Project Details
Development of reaction-separation dual-functional membrane reactors for the facile synthesis of sustainable chemicals
Applicant
Professor Dr. Jürgen Caro
Subject Area
Technical Chemistry
Solid State and Surface Chemistry, Material Synthesis
Physical Chemistry of Solids and Surfaces, Material Characterisation
Solid State and Surface Chemistry, Material Synthesis
Physical Chemistry of Solids and Surfaces, Material Characterisation
Term
from 2017 to 2021
Project identifier
Deutsche Forschungsgemeinschaft (DFG) - Project number 322911753
Development of reaction separation dual functional membrane reactors for the facile synthesis of sustainable chemicals: In this joint research project, we focus on the development of reaction separation dual-functional membrane reactors for facile synthesis of sustainable chemicals such as DME, DMC, and MeOH by using CO2 as carbon source.
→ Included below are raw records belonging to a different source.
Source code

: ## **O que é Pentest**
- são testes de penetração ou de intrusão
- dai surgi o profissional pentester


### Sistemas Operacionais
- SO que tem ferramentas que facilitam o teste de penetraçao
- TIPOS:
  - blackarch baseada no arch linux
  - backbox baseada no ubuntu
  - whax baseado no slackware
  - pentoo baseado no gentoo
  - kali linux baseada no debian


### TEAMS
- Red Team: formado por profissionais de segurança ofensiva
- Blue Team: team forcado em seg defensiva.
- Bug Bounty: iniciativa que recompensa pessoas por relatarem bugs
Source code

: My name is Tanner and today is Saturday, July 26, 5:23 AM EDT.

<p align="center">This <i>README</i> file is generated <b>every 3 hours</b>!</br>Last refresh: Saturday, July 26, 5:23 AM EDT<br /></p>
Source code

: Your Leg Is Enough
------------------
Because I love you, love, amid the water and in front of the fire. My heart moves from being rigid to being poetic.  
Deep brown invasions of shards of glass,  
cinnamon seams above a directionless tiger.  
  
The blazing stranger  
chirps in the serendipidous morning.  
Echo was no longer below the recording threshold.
Greenhouse gases CO2 will be increasingly sequestrated from several sources, especially from the exhaust gas of electrical power stations, from cement and iron industry. CO2 is an inexpensive, abundant, nontoxic, and renewable resource for synthesis of sustainable chemicals. In particular, CO2 can be used instead of CO as starting carbon chemical for the synthesis of dimethylether (DME), dimethylcarbonate (DMC) or methanol (MeOH): (iv) 2 CO2 + 6 H2 to DME + 3 H2O 50 bar, 200 to 300°C (v) CO2 + 2 MeOH to DMC + H2O 50 bar, 100 to 200°C (vi) CO2 + 3 H2 to MeOH + H2O 50 bar, 100 to 200°C In these reactions, the product water is harmful to the activity of the catalysts. The removal of water is also beneficial for the above reactions to overcome the equilibrium limitation. Reaction separation dual functional membranes can support the synthesis of (i) DME, (ii) DMC, and (iii) MeOH by using CO2 as starting carbon source. Water is a small molecule with 2.6 A critical diameter and can be removed by small-pore hydrophilic membranes. Zeolite SOD (pore size of 2.8 A) and LTA (pore size of 4.0 A) with strong hydrophilicity are promising candidates for the fabrication of selective water-separation membranes. Also metal-organic frameworks (MOF) membranes, such as ZIF-8 (pore size of 3.4 A) and ZIF-90 (pore size of 3.5 A) allow dehydration. While most of the preparation work of the separation membrane will be made in Ningbo, Hannover will focus on the deposition of the catalytic layer. The reaction (i) and (ii) will be tested in Ningbo, reactions (iii) in Hannover. We submit a Working Plan with clear responsibilities and milestones. The exchange of the PhD students between Ningbo and Hannover is organized, as we did in the past. The use of a high-pressure membrane reactor up to 50 bar in separation and catalysis will be a pioneering breakthrough in membrane research and in the processing CO2 to sustainable chemicals.
DFG Programme
Research Grants
International Connection
China
Partner Organisation
National Natural Science Foundation of China
Cooperation Partner
Professor Dr. Aisheng Huang